Una critica serrata, due ore intense in cui viene messo sotto accusa l’attuale sistema d’informazione. Tutto il pensiero del grande Oliviero Toscani ruota intorno alla «mediocrizzazione dell’informazione televisiva» , un sistema che è appositamente creato per non raccontare, per non dire, anteponendo alle notizie le qualità fisiche ed estetiche delle annunciatrici «che impiegano più tempo a truccarsi che a preparare i servizi e che alla fine sono tutte uguali». L’attenzione poi si sposta sui quotidiani «quelli “impegnati”, che si vantano di essere obiettivi». Per gli appartenenti a questa categoria il suo giudizio è ancora più duro. Secondo il fotografo un giornale deve schierarsi, apertamente, non deve avere come primario il fine commerciale, non deve interessarsi alla “vendibilità” ma deve basarsi sulla forza delle idee, dei contenuti e quindi sulla personalità di chi scrive e trarre da questo la propria credibilità. I giornali «devono essere soggettivi», devono essere rivolti ad un pubblico già consapevole di andare a leggere qualcosa che probabilmente non sarà in linea con le singole idee, e proprio per questo sarà interessante. È il gusto della scoperta che pervade il pensiero di Toscani, il gusto del confronto con visioni diverse dalle sue. Egli vorrebbe non leggere i suoi pensieri, quelli li conosce già, è interessato alle convinzioni di altri, dei suoi opposti, ed è proprio questo che a suo avviso conduce ad una vera informazione. A questo proposito porta ad esempio l’immagine dell’Italia. «È  solo dai giornali stranieri che riusciamo a comprendere le realtà che descrivono i nostri affari e il nostro paese» perché, come spesso avviene, quello che si dice da noi del nostro paese è esattamente il contrario di quello che si racconta fuori dai confini.

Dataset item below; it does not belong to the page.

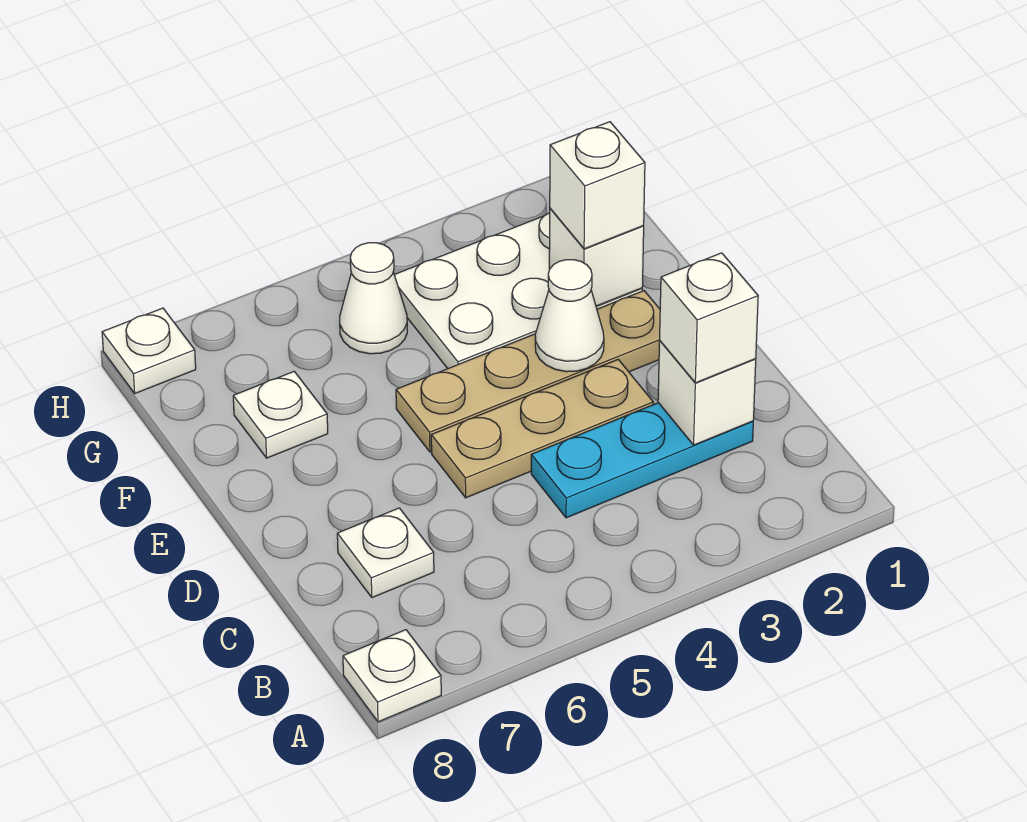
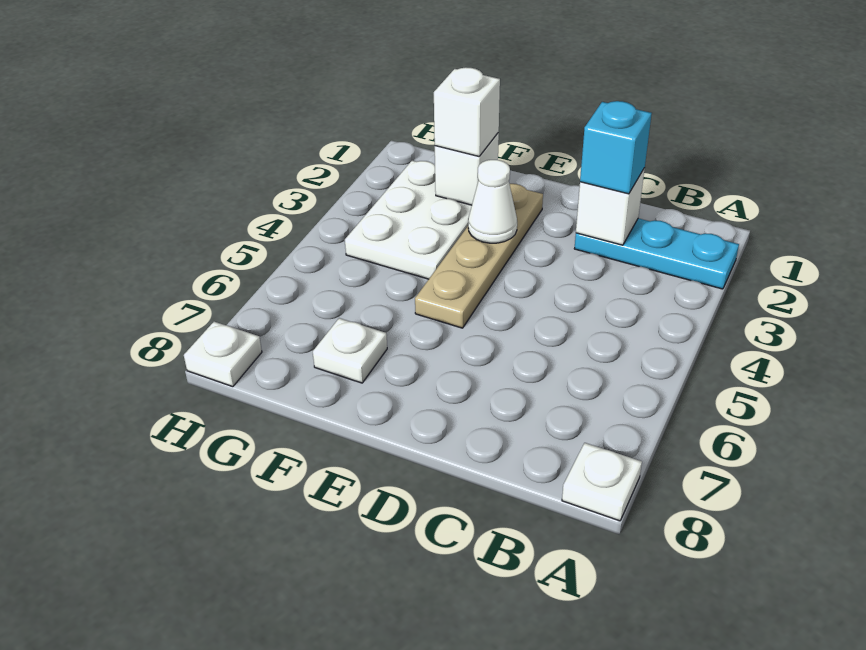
cyan plate C2:C4 level 1 -> cyan plate A2:C2 level 1
white brick C2 level 3 -> cyan brick C2 level 3
white plate C7 level 1 -> none
tan plate D3:D5 level 1 -> none
white cone G5 level 1 -> none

Il discorso prosegue con la presentazione e la spiegazione della sua rivista, Colors, incentrata sul rapporto tra scrittura e immagine. I suoi scatti (e quelli dei suoi collaboratori, ndr) sono molto più eloquenti e pregni di significato di qualsiasi articolo o testo. Ci sono delle didascalie, ma è l’immagine che parla, che racconta, che suggerisce. Toscani non concepisce un’informazione che affida all’immagine il compito  di descrivere l’ovvietà che ognuno di noi è in grado di comprendere da un testo. Per lui l’immagine ha un compito ben più complesso, un compito primario: quello di dare ad ognuno la possibilità di immaginare, di pensare, di «farsi il proprio articolo da solo» e di ricavare individualmente le proprie conclusioni.

Colors è il frutto delle riflessioni sui temi più comuni come la religione, la ricchezza, il sesso, l’aids, la guerra, la morte e molto altro. La novità sta però nel modo di comunicare e di articolare i messaggi, tutto raccontato attraverso fotogrammi: con la loro immediatezza ma allo stesso tempo con la loro profondità. Il motivo per il quale Toscani ha affidato alle immagini un compito comunicativo così importante, sta nella volontà di voler affidare all’interpretazione soggettiva  il compito di ricavare personali conclusioni e riflessioni «perché la nostra immaginazione è più forte e coinvolgente di qualsiasi altro tipo di rappresentazione» e poi «perché è la nostra immaginazione che rende  il libro sempre migliore del film». Il suo obiettivo è quello di trasmettere una visione del mondo emotivamente forte, scioccante, cruda, ma che passa per i nostri occhi, per il nostro cuore e per il nostro cervello. Perché solo così noi abbiamo visto.